Dataset items
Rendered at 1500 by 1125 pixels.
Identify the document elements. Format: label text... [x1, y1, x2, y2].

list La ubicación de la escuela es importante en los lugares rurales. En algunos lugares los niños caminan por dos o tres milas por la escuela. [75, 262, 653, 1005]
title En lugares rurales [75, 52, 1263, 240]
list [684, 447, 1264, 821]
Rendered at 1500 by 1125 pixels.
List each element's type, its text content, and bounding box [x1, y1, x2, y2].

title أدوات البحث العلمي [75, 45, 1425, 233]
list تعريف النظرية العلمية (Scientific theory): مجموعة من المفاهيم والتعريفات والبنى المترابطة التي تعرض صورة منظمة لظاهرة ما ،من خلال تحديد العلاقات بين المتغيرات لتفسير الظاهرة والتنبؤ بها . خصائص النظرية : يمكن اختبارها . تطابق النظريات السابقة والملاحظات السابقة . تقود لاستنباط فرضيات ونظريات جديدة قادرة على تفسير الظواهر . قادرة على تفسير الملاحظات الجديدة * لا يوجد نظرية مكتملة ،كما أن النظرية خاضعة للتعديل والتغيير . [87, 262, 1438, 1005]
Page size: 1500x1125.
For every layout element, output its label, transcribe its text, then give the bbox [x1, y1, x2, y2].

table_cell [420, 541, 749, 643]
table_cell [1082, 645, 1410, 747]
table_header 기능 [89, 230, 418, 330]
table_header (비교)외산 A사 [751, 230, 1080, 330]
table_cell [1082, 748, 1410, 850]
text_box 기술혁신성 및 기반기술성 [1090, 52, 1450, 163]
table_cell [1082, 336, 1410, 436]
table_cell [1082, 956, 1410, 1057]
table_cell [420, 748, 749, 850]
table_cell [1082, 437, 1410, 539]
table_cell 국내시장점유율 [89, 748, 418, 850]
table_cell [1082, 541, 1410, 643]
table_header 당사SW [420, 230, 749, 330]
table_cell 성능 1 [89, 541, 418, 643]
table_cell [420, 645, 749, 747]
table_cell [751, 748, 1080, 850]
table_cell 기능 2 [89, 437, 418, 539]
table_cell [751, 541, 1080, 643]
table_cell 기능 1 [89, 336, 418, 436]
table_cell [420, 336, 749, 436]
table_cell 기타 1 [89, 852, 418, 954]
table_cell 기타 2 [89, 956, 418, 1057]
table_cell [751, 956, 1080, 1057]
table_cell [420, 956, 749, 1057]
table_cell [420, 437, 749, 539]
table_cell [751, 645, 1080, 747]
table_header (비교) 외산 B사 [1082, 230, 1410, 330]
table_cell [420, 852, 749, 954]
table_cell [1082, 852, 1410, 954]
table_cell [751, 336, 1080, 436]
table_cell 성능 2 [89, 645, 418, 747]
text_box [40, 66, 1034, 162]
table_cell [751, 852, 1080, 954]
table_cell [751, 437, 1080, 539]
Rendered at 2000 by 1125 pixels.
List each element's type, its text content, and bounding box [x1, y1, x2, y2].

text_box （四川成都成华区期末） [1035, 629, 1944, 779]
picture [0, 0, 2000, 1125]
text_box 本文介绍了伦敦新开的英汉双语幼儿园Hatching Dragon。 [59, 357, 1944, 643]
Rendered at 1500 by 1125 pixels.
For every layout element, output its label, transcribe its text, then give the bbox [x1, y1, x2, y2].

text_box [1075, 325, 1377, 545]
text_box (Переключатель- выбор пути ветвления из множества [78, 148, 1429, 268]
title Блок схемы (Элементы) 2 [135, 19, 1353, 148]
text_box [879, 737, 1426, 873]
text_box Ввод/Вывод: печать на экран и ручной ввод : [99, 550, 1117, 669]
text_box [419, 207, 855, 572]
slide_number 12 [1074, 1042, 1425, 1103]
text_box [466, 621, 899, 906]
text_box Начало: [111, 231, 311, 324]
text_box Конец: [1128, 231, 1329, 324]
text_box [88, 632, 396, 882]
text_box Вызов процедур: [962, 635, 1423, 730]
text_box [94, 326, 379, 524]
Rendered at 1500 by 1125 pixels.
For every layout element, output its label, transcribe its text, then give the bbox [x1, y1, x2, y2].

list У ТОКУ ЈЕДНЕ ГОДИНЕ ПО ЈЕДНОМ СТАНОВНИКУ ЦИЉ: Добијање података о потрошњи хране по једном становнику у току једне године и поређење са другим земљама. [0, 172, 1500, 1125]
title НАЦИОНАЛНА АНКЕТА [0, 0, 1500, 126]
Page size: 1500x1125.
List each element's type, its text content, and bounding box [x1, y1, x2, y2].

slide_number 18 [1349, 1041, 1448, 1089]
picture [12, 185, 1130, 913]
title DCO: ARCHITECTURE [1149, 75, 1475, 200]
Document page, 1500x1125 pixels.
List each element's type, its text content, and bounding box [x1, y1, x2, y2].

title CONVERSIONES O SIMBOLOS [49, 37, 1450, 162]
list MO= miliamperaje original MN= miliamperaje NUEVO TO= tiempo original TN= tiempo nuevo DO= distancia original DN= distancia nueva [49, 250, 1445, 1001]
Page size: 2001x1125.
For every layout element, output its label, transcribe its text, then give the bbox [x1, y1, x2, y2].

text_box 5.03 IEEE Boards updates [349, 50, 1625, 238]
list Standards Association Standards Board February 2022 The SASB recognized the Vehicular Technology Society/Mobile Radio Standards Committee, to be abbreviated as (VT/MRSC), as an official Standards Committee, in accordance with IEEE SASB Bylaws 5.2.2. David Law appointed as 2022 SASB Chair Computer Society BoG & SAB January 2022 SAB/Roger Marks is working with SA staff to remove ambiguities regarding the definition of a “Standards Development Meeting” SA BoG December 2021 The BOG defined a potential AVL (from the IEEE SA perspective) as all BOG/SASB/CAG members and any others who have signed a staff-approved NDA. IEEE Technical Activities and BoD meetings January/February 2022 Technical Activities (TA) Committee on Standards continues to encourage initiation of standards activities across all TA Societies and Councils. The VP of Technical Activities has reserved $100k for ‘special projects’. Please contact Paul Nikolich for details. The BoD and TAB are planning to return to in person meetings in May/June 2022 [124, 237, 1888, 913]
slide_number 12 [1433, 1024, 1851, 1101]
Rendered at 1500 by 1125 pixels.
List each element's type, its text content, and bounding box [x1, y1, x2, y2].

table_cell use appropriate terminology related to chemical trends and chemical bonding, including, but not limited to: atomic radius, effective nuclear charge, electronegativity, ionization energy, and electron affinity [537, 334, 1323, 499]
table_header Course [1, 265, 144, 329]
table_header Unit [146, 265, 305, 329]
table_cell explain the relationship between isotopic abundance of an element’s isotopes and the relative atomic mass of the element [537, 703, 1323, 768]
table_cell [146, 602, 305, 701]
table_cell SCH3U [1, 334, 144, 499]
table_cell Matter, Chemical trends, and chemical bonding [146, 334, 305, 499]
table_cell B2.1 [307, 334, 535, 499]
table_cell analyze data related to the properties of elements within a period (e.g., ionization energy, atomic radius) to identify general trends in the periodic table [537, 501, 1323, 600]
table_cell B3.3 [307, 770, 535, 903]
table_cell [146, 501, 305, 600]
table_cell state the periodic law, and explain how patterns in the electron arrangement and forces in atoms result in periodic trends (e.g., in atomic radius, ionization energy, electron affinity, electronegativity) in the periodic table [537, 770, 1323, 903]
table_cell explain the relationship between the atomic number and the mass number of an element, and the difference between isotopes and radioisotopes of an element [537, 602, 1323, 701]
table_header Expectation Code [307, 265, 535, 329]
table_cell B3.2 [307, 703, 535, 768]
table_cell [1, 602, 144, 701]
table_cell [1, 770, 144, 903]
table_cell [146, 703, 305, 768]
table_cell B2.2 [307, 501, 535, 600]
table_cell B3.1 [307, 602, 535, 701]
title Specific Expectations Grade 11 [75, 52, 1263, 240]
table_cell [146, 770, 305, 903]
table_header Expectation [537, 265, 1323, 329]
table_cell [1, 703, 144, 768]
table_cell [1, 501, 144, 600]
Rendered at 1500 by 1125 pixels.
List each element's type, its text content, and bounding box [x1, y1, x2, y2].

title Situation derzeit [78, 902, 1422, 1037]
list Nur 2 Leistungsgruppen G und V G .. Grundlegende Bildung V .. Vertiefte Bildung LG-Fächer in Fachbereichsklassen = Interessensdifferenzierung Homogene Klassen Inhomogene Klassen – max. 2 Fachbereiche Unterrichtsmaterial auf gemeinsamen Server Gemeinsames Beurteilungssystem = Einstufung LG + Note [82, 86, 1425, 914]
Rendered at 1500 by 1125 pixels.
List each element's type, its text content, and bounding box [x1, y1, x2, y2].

PROBLEM TO WORK ON:
From the records above, repeat exactly the lines from the one with "text_box [88, 632, 396, 882]" through the one with "Document page, 1500x1125 pixels.", both included.

EXERCISE OUTPUT:
text_box [88, 632, 396, 882]
text_box Вызов процедур: [962, 635, 1423, 730]
text_box [94, 326, 379, 524]
Rendered at 1500 by 1125 pixels.
For every layout element, output its label, transcribe its text, then give the bbox [x1, y1, x2, y2].

list У ТОКУ ЈЕДНЕ ГОДИНЕ ПО ЈЕДНОМ СТАНОВНИКУ ЦИЉ: Добијање података о потрошњи хране по једном становнику у току једне године и поређење са другим земљама. [0, 172, 1500, 1125]
title НАЦИОНАЛНА АНКЕТА [0, 0, 1500, 126]
Page size: 1500x1125.
List each element's type, its text content, and bounding box [x1, y1, x2, y2].

slide_number 18 [1349, 1041, 1448, 1089]
picture [12, 185, 1130, 913]
title DCO: ARCHITECTURE [1149, 75, 1475, 200]
Document page, 1500x1125 pixels.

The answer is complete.